2023-04-10
The LLama Effect: Leak Sparked a Series of Open Source Alternatives to ChatGPT
Original. The accidental leak of "Llama," an LLM model, has sparked an open-source alternative movement to models like GPT-4 and Cohere that are only available via APIs. Since the leak, Alpaca, Vicuna, Koala, ColossalChat, and ChatLLama, among other models, have been released, all built on top of Llama. The open-source alternatives to these models have not shown the same performance level until the Llama release. The leak of Llama has turned out to be one of the biggest sparks of innovation in the open-source LLM space, where a war between open-source and API-based distribution is looming. The LLama effect has proven that open source is a viable distribution mechanism for foundational models, and there are some interesting sources of innovation in the LLM space.

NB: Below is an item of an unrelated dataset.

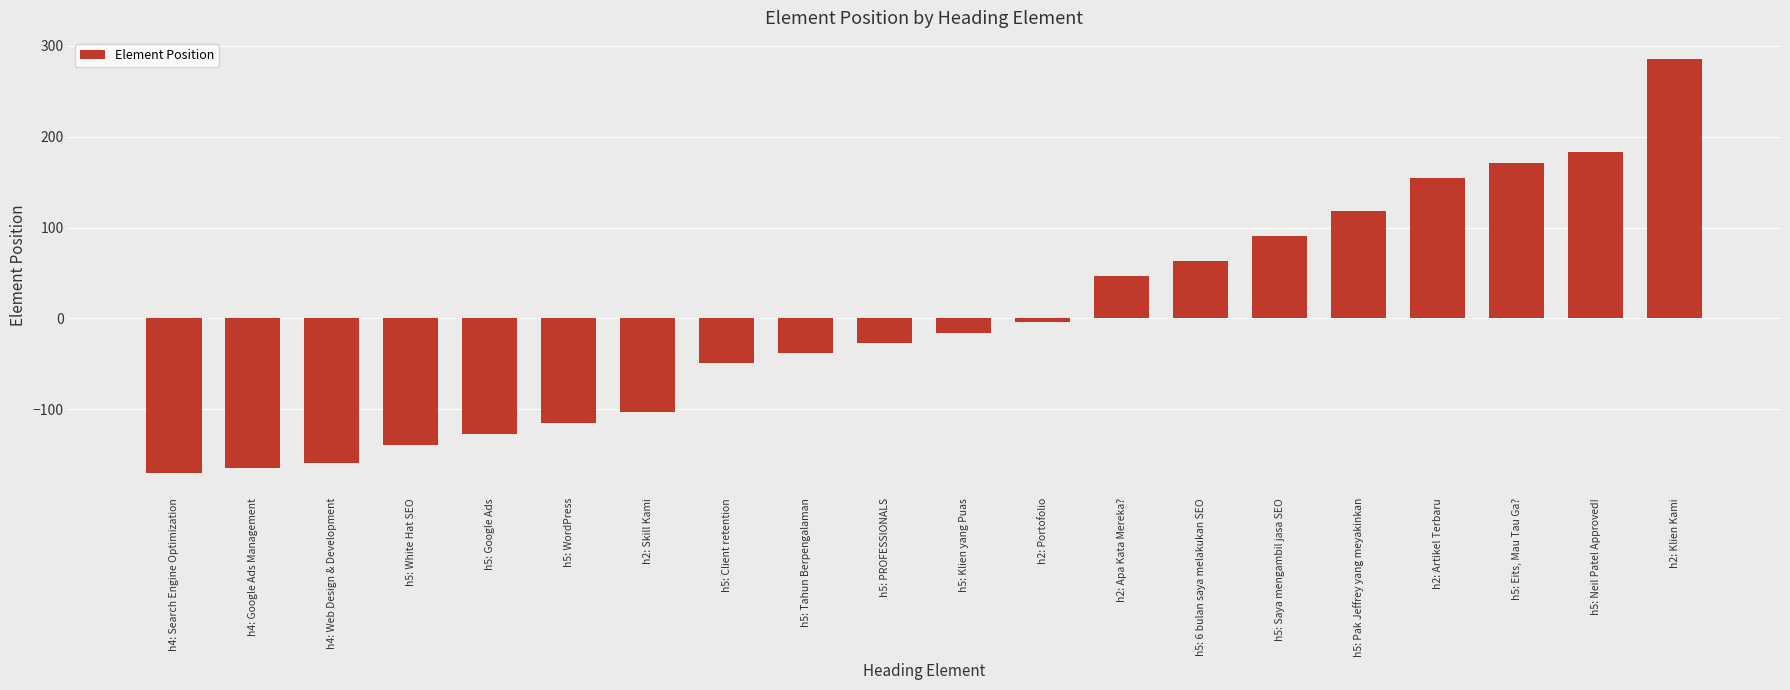

Between h2: Klien Kami and h4: Search Engine Optimization, which is larger?

h2: Klien Kami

Discussion Service. 'The LLama Effect' leak has sparked open-source alternatives to ChatGPT, gaining attention from tech experts. GPT-4 demonstrates more significant intelligence, offering reasoning and generalizing abilities from its predecessor, GPT-3. AI text-only models grasp spatial reasoning and can understand puzzles, but manual fine-tuning is necessary. There is debate around language models' actual level of learning happening, with the hope of an accessible and democratized AI future. LLaMA leak has led to open-source optimization on all platforms; however, experts criticize software piracy and AI companies' regulation. OpenAI may face legal challenges for using models to train commercial outcomes. ChatGPT accuracy is divergent, with some considering it useless, while others claim GPT-4 improves in some aspects. Bing/Sydney and ChatGPT have different personalities. The post does not provide new technology facts but discusses the nature of text compression.

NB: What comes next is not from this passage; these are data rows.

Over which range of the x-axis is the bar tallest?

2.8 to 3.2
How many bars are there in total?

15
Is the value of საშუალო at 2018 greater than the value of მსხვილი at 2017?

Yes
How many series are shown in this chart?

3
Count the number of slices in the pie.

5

From deep to long learning?
Original. Stanford researchers from Hazy Research lab are improving sequence length in machine learning foundation models, with focus on creating nearly linear time models in sequence length that can lead to context lengths of millions or even billions. The Hyena model has scalability in sequence length up to 2k using a small neural network which parametrizes the convolutional filters implicitly via another small neural network with an implementation time of O(NlogN). Researchers are exploring learning matrices and their connection to language applications. N/A.

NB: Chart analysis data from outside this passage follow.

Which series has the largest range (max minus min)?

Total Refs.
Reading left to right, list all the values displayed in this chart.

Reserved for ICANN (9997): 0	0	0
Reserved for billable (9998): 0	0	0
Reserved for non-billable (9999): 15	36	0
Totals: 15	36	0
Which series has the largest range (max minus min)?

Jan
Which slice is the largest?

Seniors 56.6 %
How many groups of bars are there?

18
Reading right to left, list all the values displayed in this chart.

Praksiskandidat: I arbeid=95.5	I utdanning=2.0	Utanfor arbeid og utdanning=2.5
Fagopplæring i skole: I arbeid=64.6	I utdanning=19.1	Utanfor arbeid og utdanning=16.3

Discussion Service. Stanford researchers explore cost reduction for self-attention in long sequences. Optimizing computation for GPUs and co-processors can optimize LLMs. Skepticism around longer-context models, coupling LLMs with other systems may create new solutions. GPT-4 release leads to new research on next-token prediction, potential breakthroughs in associative long-term memory. Understanding K,Q,V representation is crucial while RNNs and transformers have implications for democratizing AI. Longer context lengths may be considered a new form of search.